Fakta Baru, Pengakuan Paman Aisyah di Temanggung Bikin Geleng-geleng

Rumah orangtua Aisyah di Dusun Dusun Paponan, Desa Bejen, Kecamatan Bajen, Temanggung, Jawa Tengah yang menjadi TKP. Foto Radar Semarang
Rumah orangtua Aisyah di Dusun Dusun Paponan, Desa Bejen, Kecamatan Bajen, Temanggung, Jawa Tengah yang menjadi TKP. Foto Radar Semarang

POJOKSATU.id, TEMANGGUNG – Fakta baru penemuan jasad Aisyah di Temanggung, Jawa Tengah, diungkap oleh keluarga.


Keluarga benar-benar tak menyangka bahwa Aisyah meninggal dengan cara yang tragis dan mengenaskan.

Bocah perempuan berusia tujuh tahun itu, ditemukan sudah tak bernyawa dalam kondisi tinggal kerangka dan kulit.

Aisyah ditemukan di atas kasur di sebuah kamar di rumah orangtuanya, di Dusun Paponan, Desa Bejen, Kecamatan Bejen, Kabupaten Temanggung.


Diduga, kematian Aisyah itu sengaja ditutup-tutupi oleh orangtuanya, Marsidi (42) dan Suwarthinah (38).

Sebab, bocah malang itu diduga sudah meninggal sejak empat bulan lalu.

BACA: Kronologis Penemuan Jasad Aisyah di Temanggung, Pesan Dukunnya Habis Ruqyiah Nanti akan Bangun Sendiri

Maryanto, adik Marsidi menyatakan, kakaknya sejak empat bulan terakhir selalu menutup-nutupi keberadaan Aisyah.

Saat ia menayakan keberadaan keponakannya itu, Marsidi menyebut Aisyah berada di rumah kakeknya di Dusun Congkrang, Bejen.

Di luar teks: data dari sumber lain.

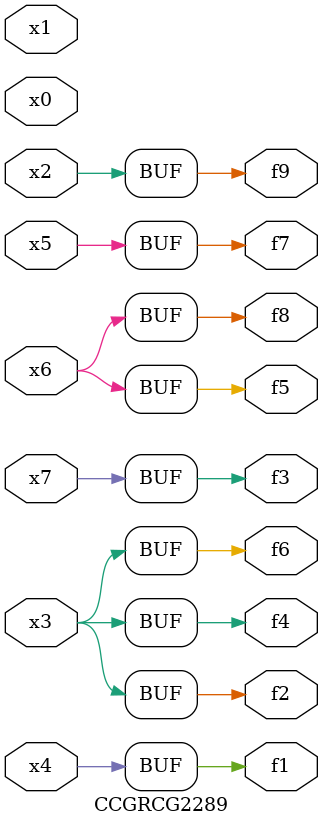
<source format=v>
module CCGRCG2289(
	input x0, x1, x2, x3, x4, x5, x6, x7,
	output f1, f2, f3, f4, f5, f6, f7, f8, f9
);
	assign f1 = x4;
	assign f2 = x3;
	assign f3 = x7;
	assign f4 = x3;
	assign f5 = x6;
	assign f6 = x3;
	assign f7 = x5;
	assign f8 = x6;
	assign f9 = x2;
endmodule

</source>
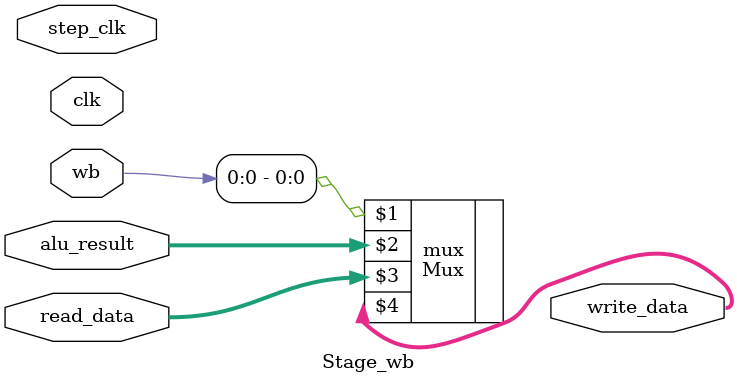
<source format=v>
`include "mux.v"
`include "register.v"

module Stage_wb(clk, step_clk, read_data, alu_result, wb, write_data);
    input clk, step_clk;
    input [31:0] read_data;
    input [31:0] alu_result;
    input [1:0] wb;

    output [31:0] write_data;


    Mux mux(wb[0], alu_result, read_data, write_data);
    defparam mux.n = 32;

endmodule
</source>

“Dia (Marsidi) mengatakan Aisyah di rumah kakeknya dan tidak mau diajak pulang,” ungkapnya.

Awalnya, Maryanto mengaku sama sekali tak menaruh curiga kepada kakaknya itu.

Akan tetapi, alasan yang sama selalu dilontarkan Marsidi setiap kali ia menanyakan keberadaan keponakannya kembali.

“Lama-lama jadi curiga, tapi belum mikir sampai ke sana (Aisyah meninggal),” tuturnya.